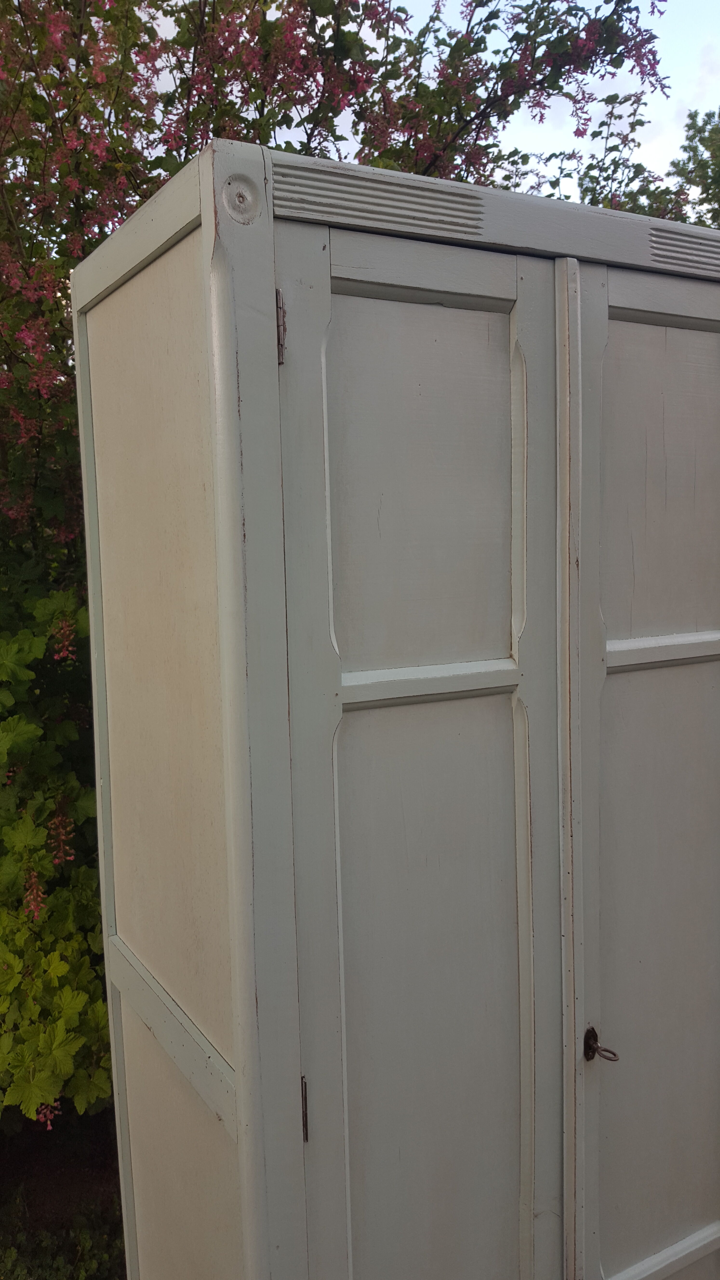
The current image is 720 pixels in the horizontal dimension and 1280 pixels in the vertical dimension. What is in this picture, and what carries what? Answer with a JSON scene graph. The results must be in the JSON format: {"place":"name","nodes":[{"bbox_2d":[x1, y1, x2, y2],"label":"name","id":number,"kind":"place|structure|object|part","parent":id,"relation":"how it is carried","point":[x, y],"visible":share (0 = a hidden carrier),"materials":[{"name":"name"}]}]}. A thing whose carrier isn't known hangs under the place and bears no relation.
{"place":"outdoors","nodes":[
{"label":"outdoors","id":0,"kind":"place"},
{"bbox_2d":[0,1107,126,1279],"label":"soil ground","id":1,"kind":"structure","parent":0,"point":[44,1202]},
{"bbox_2d":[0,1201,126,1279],"label":"ground cover plant","id":2,"kind":"object","parent":1,"relation":"on","point":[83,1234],"visible":0.56,"materials":[{"name":"green plant"}]},
{"bbox_2d":[133,0,719,216],"label":"sky","id":3,"kind":"structure","parent":0,"point":[600,156],"materials":[{"name":"white"}]},
{"label":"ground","id":4,"kind":"structure","parent":0},
{"bbox_2d":[0,0,672,1109],"label":"flowering shrub","id":5,"kind":"object","parent":4,"relation":"on","point":[35,482],"visible":0.61,"materials":[{"name":"plant"}]},
{"bbox_2d":[22,869,46,922],"label":"flower","id":6,"kind":"object","parent":5,"relation":"attached to","point":[35,908],"visible":0.53,"materials":[{"name":"plant"}]},
{"bbox_2d":[34,1099,60,1129],"label":"pink flower","id":7,"kind":"object","parent":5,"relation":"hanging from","point":[49,1123],"visible":0.32,"materials":[{"name":"pink plant"}]},
{"bbox_2d":[47,802,75,865],"label":"flower","id":8,"kind":"object","parent":5,"relation":"attached to","point":[62,836],"visible":0.66,"materials":[{"name":"plant"}]},
{"bbox_2d":[51,615,77,665],"label":"flower cluster","id":9,"kind":"object","parent":5,"relation":"hanging from","point":[62,630],"visible":0.74,"materials":[{"name":"plant"}]},
{"bbox_2d":[71,132,719,1279],"label":"wooden cabinet","id":10,"kind":"object","parent":4,"relation":"on","point":[204,230],"visible":0.99,"materials":[{"name":"grey"}]},
{"label":"panel","id":11,"kind":"part","parent":10,"relation":"part of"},
{"label":"panel","id":12,"kind":"part","parent":10,"relation":"part of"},
{"bbox_2d":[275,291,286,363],"label":"hinge","id":13,"kind":"object","parent":10,"relation":"attached to","point":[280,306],"visible":0.41,"materials":[{"name":"metal"}]},
{"label":"door","id":14,"kind":"part","parent":10,"relation":"part of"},
{"label":"panel","id":15,"kind":"part","parent":10,"relation":"part of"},
{"label":"panel","id":16,"kind":"part","parent":10,"relation":"part of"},
{"bbox_2d":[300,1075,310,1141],"label":"hinge","id":17,"kind":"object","parent":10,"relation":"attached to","point":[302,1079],"visible":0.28,"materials":[{"name":"brown metal"}]},
{"bbox_2d":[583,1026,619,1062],"label":"key","id":18,"kind":"object","parent":10,"relation":"attached to","point":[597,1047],"visible":0.96,"materials":[{"name":"metal"}]},
{"label":"door","id":19,"kind":"part","parent":10,"relation":"part of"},
{"label":"panel","id":20,"kind":"part","parent":10,"relation":"part of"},
{"bbox_2d":[569,90,719,228],"label":"tree","id":21,"kind":"object","parent":4,"relation":"on","point":[613,172],"visible":0.2,"materials":[{"name":"green plant"}]}
]}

+===+

_Problem to work on:_ Only the pictures are to be left out; everything else in the entries above must be duplicated exactly.

_Solution below:_
The current image is 720 pixels in the horizontal dimension and 1280 pixels in the vertical dimension. What is in this picture, and what carries what? Answer with a JSON scene graph. The results must be in the JSON format: {"place":"name","nodes":[{"bbox_2d":[x1, y1, x2, y2],"label":"name","id":number,"kind":"place|structure|object|part","parent":id,"relation":"how it is carried","point":[x, y],"visible":share (0 = a hidden carrier),"materials":[{"name":"name"}]}]}. A thing whose carrier isn't known hangs under the place and bears no relation.
{"place":"outdoors","nodes":[
{"label":"outdoors","id":0,"kind":"place"},
{"bbox_2d":[0,1107,126,1279],"label":"soil ground","id":1,"kind":"structure","parent":0,"point":[44,1202]},
{"bbox_2d":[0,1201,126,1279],"label":"ground cover plant","id":2,"kind":"object","parent":1,"relation":"on","point":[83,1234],"visible":0.56,"materials":[{"name":"green plant"}]},
{"bbox_2d":[133,0,719,216],"label":"sky","id":3,"kind":"structure","parent":0,"point":[600,156],"materials":[{"name":"white"}]},
{"label":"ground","id":4,"kind":"structure","parent":0},
{"bbox_2d":[0,0,672,1109],"label":"flowering shrub","id":5,"kind":"object","parent":4,"relation":"on","point":[35,482],"visible":0.61,"materials":[{"name":"plant"}]},
{"bbox_2d":[22,869,46,922],"label":"flower","id":6,"kind":"object","parent":5,"relation":"attached to","point":[35,908],"visible":0.53,"materials":[{"name":"plant"}]},
{"bbox_2d":[34,1099,60,1129],"label":"pink flower","id":7,"kind":"object","parent":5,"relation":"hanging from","point":[49,1123],"visible":0.32,"materials":[{"name":"pink plant"}]},
{"bbox_2d":[47,802,75,865],"label":"flower","id":8,"kind":"object","parent":5,"relation":"attached to","point":[62,836],"visible":0.66,"materials":[{"name":"plant"}]},
{"bbox_2d":[51,615,77,665],"label":"flower cluster","id":9,"kind":"object","parent":5,"relation":"hanging from","point":[62,630],"visible":0.74,"materials":[{"name":"plant"}]},
{"bbox_2d":[71,132,719,1279],"label":"wooden cabinet","id":10,"kind":"object","parent":4,"relation":"on","point":[204,230],"visible":0.99,"materials":[{"name":"grey"}]},
{"label":"panel","id":11,"kind":"part","parent":10,"relation":"part of"},
{"label":"panel","id":12,"kind":"part","parent":10,"relation":"part of"},
{"bbox_2d":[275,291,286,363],"label":"hinge","id":13,"kind":"object","parent":10,"relation":"attached to","point":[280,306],"visible":0.41,"materials":[{"name":"metal"}]},
{"label":"door","id":14,"kind":"part","parent":10,"relation":"part of"},
{"label":"panel","id":15,"kind":"part","parent":10,"relation":"part of"},
{"label":"panel","id":16,"kind":"part","parent":10,"relation":"part of"},
{"bbox_2d":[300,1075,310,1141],"label":"hinge","id":17,"kind":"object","parent":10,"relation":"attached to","point":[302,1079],"visible":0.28,"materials":[{"name":"brown metal"}]},
{"bbox_2d":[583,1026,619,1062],"label":"key","id":18,"kind":"object","parent":10,"relation":"attached to","point":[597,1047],"visible":0.96,"materials":[{"name":"metal"}]},
{"label":"door","id":19,"kind":"part","parent":10,"relation":"part of"},
{"label":"panel","id":20,"kind":"part","parent":10,"relation":"part of"},
{"bbox_2d":[569,90,719,228],"label":"tree","id":21,"kind":"object","parent":4,"relation":"on","point":[613,172],"visible":0.2,"materials":[{"name":"green plant"}]}
]}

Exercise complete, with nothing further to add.